The November 1804 edition of The Gentleman's Magazine, a London periodical, published that the Pigot diamond was purchased by or for Madam Bonaparte, Napoleon's mother, for a necklace.

In 1840, a British scholastic book said the Pigot diamond, after having been sold to Mohammed Ali, somehow came to be an ornament on Bonaparte's sword of state and in 1840 was in the possession of the King of France. This is unlikely since the sale to Ali did not take place until after Bonaparte's death. Another famous diamond, the Pitt Diamond, that also originated in India before being acquired by an Englishman (Thomas Pitt), was sold to French royalty and eventually was mounted to the pommel of Napoleon's sword.

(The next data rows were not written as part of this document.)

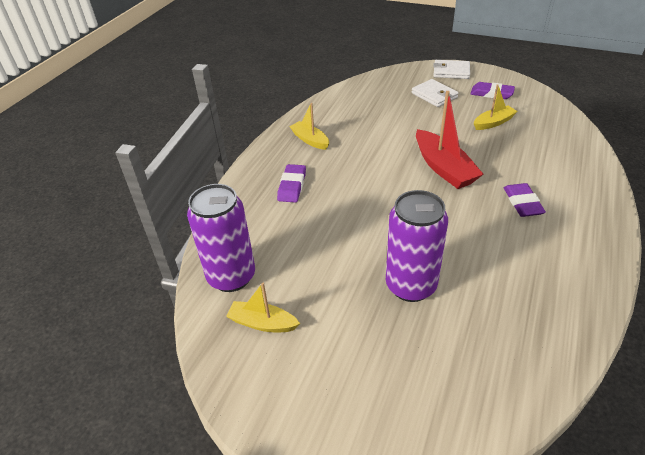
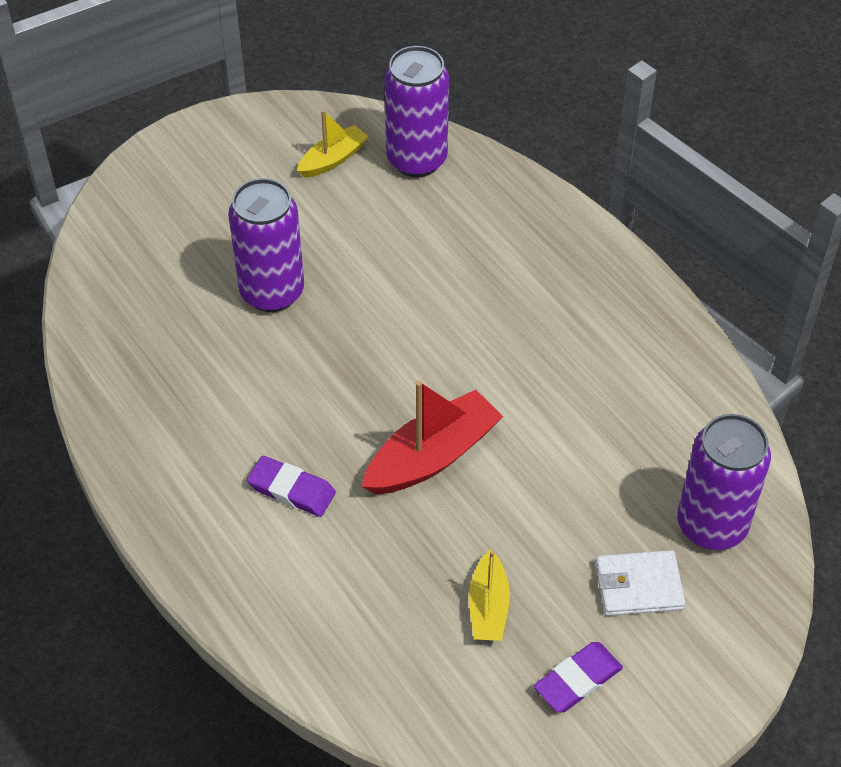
camera: 120 degrees right, 10 degrees up
(292, 186) = (532, 274): purple eraser -> none
(310, 140) = (629, 343): yellow boat -> none
(385, 90) = (711, 525): none -> purple can
(444, 168) = (432, 456): red boat -> red boat turned 135 degrees clockwise
(451, 72) = (707, 678): white wallet -> none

In an 1862 publication, the diamond's history was accurately recounted to the possession of Rundell & Bridge, but said it then went to a Portuguese Prince.

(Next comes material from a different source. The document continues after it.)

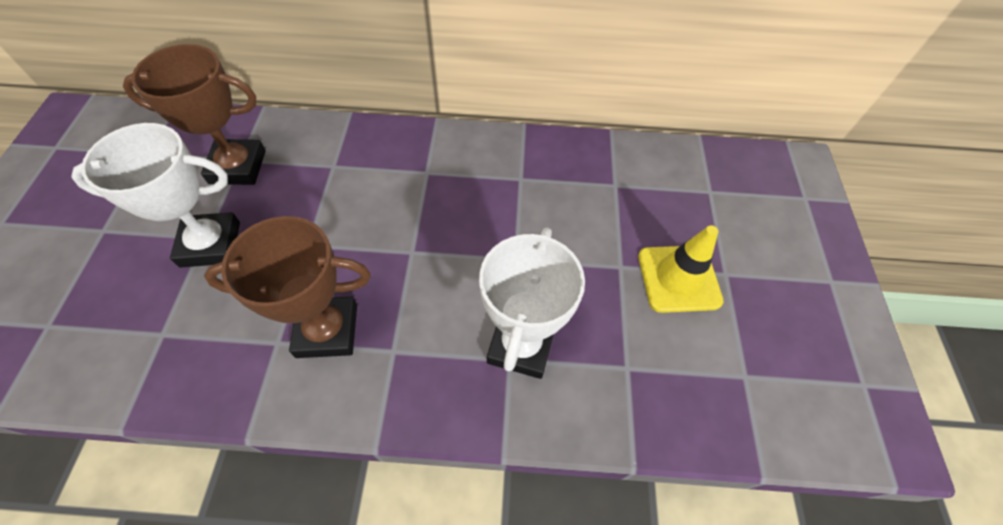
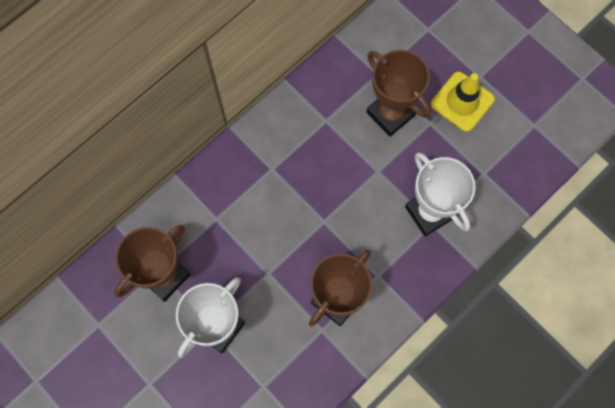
camera: 45 degrees left, 15 degrees up
(588, 224) = (390, 114): none -> brown trophy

A 1928 write-up said the diamond was sold by Rundell & Bridge in 1818 to "Ali Pasha, the Khedive of Egypt". Apart from the sale date being too early, this is otherwise correct. It then went on to tell the tale of Ali Pasha, Ottoman pasha of Europe ordering destruction of the stone. This is apparently another case of confusion of similar names. This source also erroneously states the diamond weighted 85.8 carat, as do others, lending credence to the speculation that the Pigot and Spoonmaker's diamond are the same.

In 1858, an American magazine, Harper's New Monthly Magazine said that the diamond was brought to England in 1801, approximately 35 years later than the actual date, and was won in the lottery by a woman who then sold it to the Pasha of Egypt. This account bypasses the Christie's auction and the ownership by Rundell & Bridge.

==Other==
Dr. George Frederick Kunz, American mineralogist, wrote about the mysterious Pigot Diamond in 1897 for the Century Magazine.